◆ **Exercise**
For each line of the data below that holds "point", copy the line.

[Transcribed page contents]
--- START ---

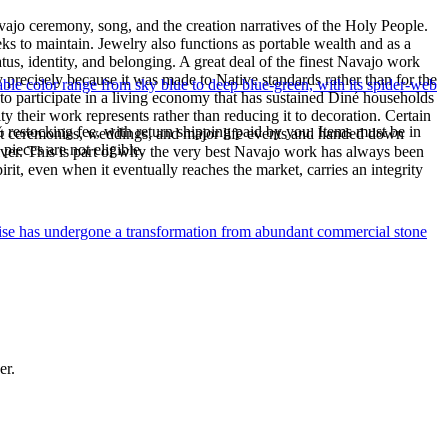
ajo ceremony, song, and the creation narratives of the Holy People.
eeks to maintain. Jewelry also functions as portable wealth and as a
us, identity, and belonging. A great deal of the finest Navajo work
precisely because it was made to Native standards rather than for the
le color range from sky blue to deep blue-green, with its spider-web
s to participate in a living economy that has sustained Diné households
y their work represents rather than reducing it to decoration. Certain
% restocking fee, with return shipping paid by you. Items must be in
n at ceremonies, weddings, and major life events and handed down
ieces are not eligible.
silver. This is part of why the very best Navajo work has always been
rit, even when it eventually reaches the market, carries an integrity
uoise has undergone a transformation from abundant commercial stone
er.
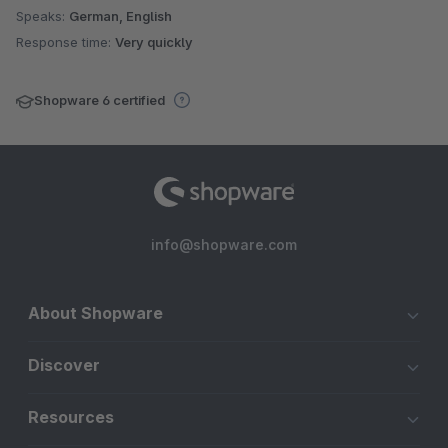
Speaks:
German, English
Response time:
Very quickly
Shopware 6 certified
info@shopware.com
About Shopware
Discover
Resources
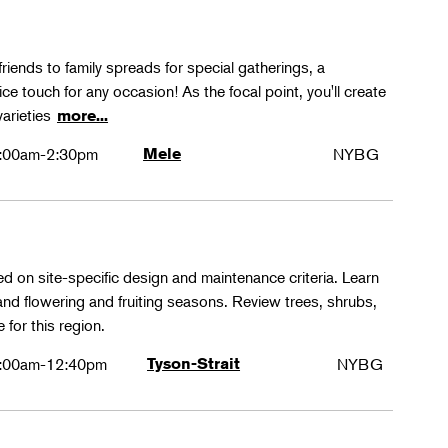
friends to family spreads for special gatherings, a
ice touch for any occasion! As the focal point, you'll create
varieties
more...
:00am-2:30pm
Mele
NYBG
ed on site-specific design and maintenance criteria. Learn
 and flowering and fruiting seasons. Review trees, shrubs,
 for this region.
:00am-12:40pm
Tyson-Strait
NYBG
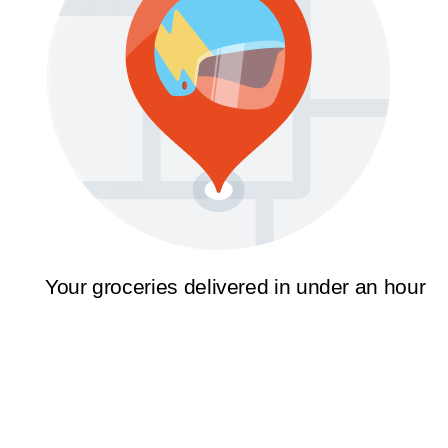
Your groceries delivered in under an hour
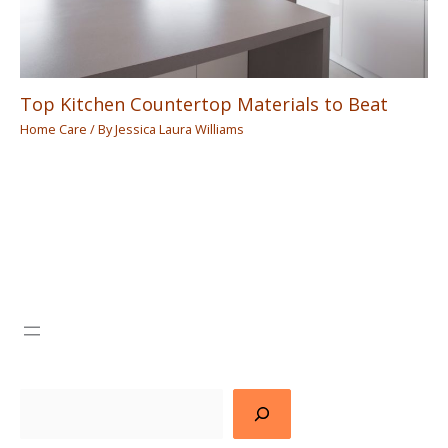
Top Kitchen Countertop Materials to Beat
Home Care
/ By
Jessica Laura Williams
Search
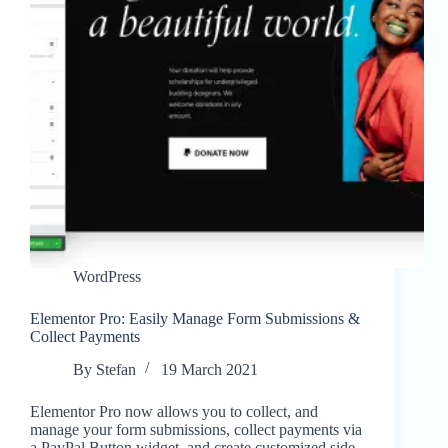
WordPress
Elementor Pro: Easily Manage Form Submissions &
Collect Payments
By
Stefan
19 March 2021
Elementor Pro now allows you to collect, and
manage your form submissions, collect payments via
a PayPal Button widget, and create customized side-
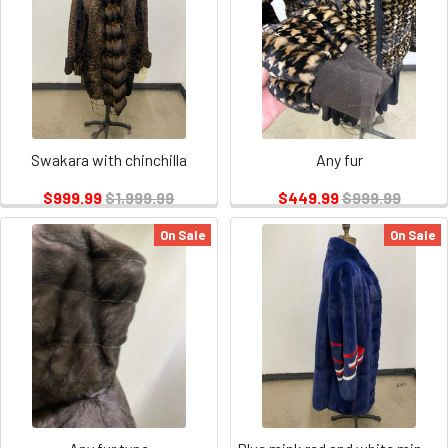
Swakara with chinchilla
Any fur
$999.99
$1,999.99
$449.99
$999.99
On Sale
On Sale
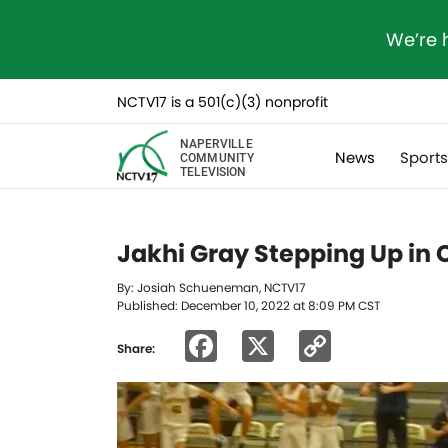
We’re 
NCTV17 is a 501(c)(3) nonprofit
NAPERVILLE
News
Sport
COMMUNITY
TELEVISION
Jakhi Gray Stepping Up in
By: Josiah Schueneman, NCTV17
Published: December 10, 2022 at 8:09 PM CST
Facebook
X
Copy
Share:
Link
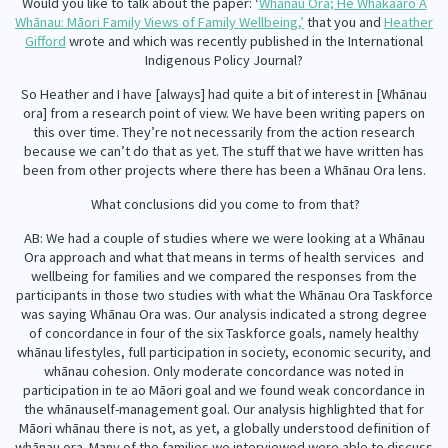
Would you like to talk about the paper: ‘
Whānau Ora; He Whakaaro Ā
Whānau: Māori Family Views of Family Wellbeing,’
that you and
Heather
Gifford
wrote and which was
re
cently published in the
International
Indigenous Policy Journal?
So Heather and I have [always] had quite a bit of interest in [Whānau
ora] from a research point of view. We have been writing papers on
this over time. They’re not necessarily from the action research
because we can’t do that as yet. The stuff that we have written has
been from other projects where there has been a Whānau Ora lens.
What conclusions did you come to from that?
AB: We had a couple of studies where we were looking at a Whānau
Ora approach and what that means in terms of health services
and
wellbeing for families and we compared the responses from the
participants in those two studies with what the Whānau Ora Taskforce
was saying Whānau Ora was. Our analysis indicated a strong degree
of concordance in four of the six Taskforce goals, namely healthy
whānau lifestyles, full participation in society, economic security, and
whānau cohesion. Only moderate concordance was noted in
participation in te ao Māori goal and we found weak concordance in
the whānauself-management goal. Our analysis highlighted that for
Māori whānau there is not, as yet, a globally understood definition of
whānau ora. Many of the families we interviewed were able to discuss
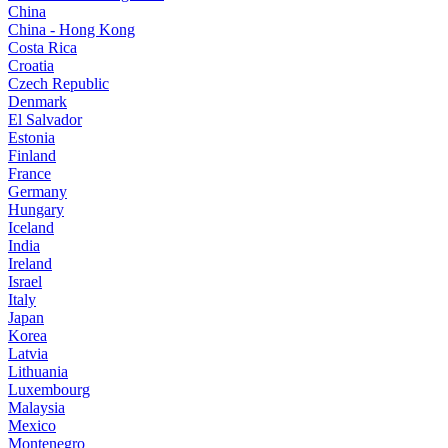
China
China - Hong Kong
Costa Rica
Croatia
Czech Republic
Denmark
El Salvador
Estonia
Finland
France
Germany
Hungary
Iceland
India
Ireland
Israel
Italy
Japan
Korea
Latvia
Lithuania
Luxembourg
Malaysia
Mexico
Montenegro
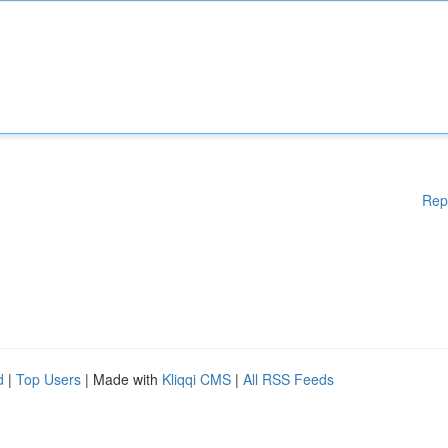
Rep
d
|
Top Users
| Made with
Kliqqi CMS
|
All RSS Feeds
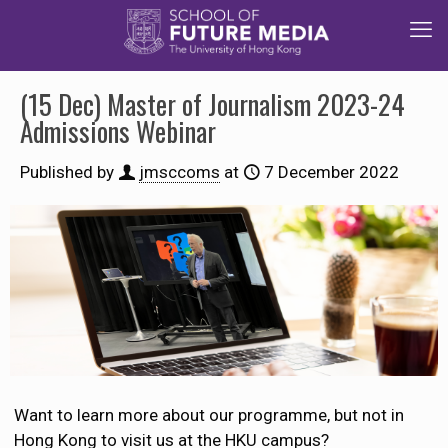
(15 Dec) Master of Journalism 2023-24
Admissions Webinar
Published by
jmsccoms
at
7 December 2022
Want to learn more about our programme, but not in
Hong Kong to visit us at the HKU campus?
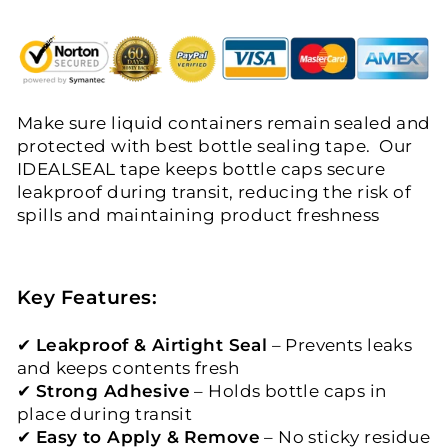
Make sure liquid containers remain sealed and
protected with best bottle sealing tape. Our
IDEALSEAL tape keeps bottle caps secure
leakproof during transit, reducing the risk of
spills and maintaining product freshness
Key Features:
✔
Leakproof & Airtight Seal
– Prevents leaks
and keeps contents fresh
✔
Strong Adhesive
– Holds bottle caps in
place during transit
✔
Easy to Apply & Remove
– No sticky residue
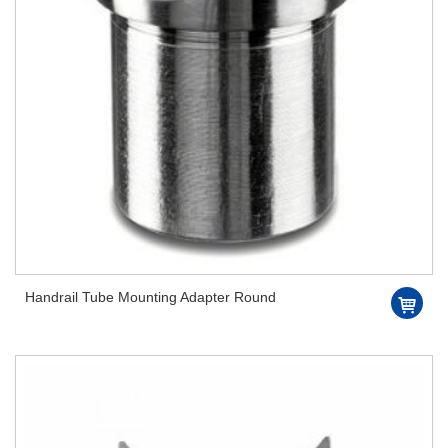
Handrail Tube Mounting Adapter Round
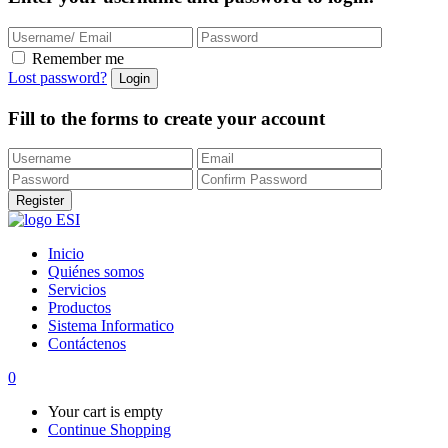
Remember me
Lost password?
Fill to the forms to create your account
Inicio
Quiénes somos
Servicios
Productos
Sistema Informatico
Contáctenos
0
Your cart is empty
Continue Shopping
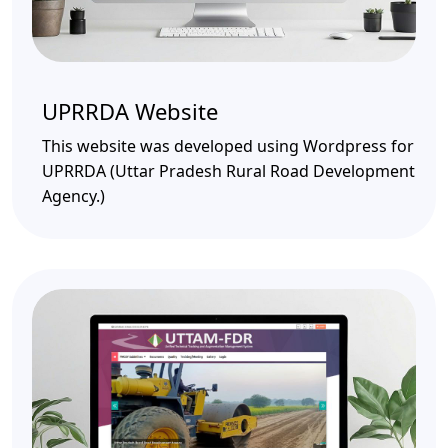
UPRRDA Website
This website was developed using Wordpress for
UPRRDA (Uttar Pradesh Rural Road Development
Agency.)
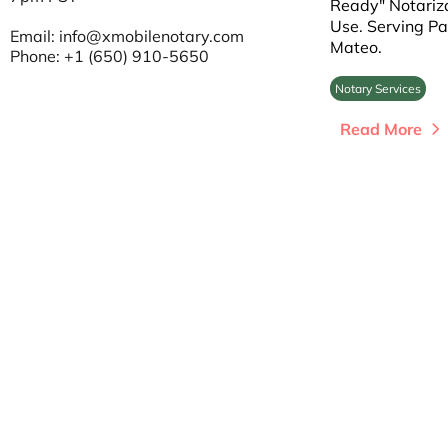
Ready" Notariza
Use. Serving Pa
Email:
info@xmobilenotary.com
Mateo.
Phone: +1 (650) 910-5650
Notary Services
Read More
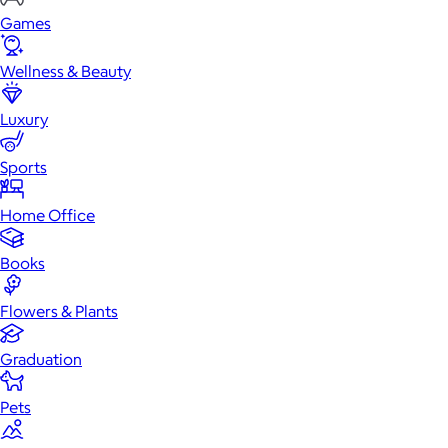
Games
Wellness & Beauty
Luxury
Sports
Home Office
Books
Flowers & Plants
Graduation
Pets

--- END ---

◆ **Solution to this problem**
ice touch for any occasion! As the focal point, you'll create
ora] from a research point of view. We have been writing papers on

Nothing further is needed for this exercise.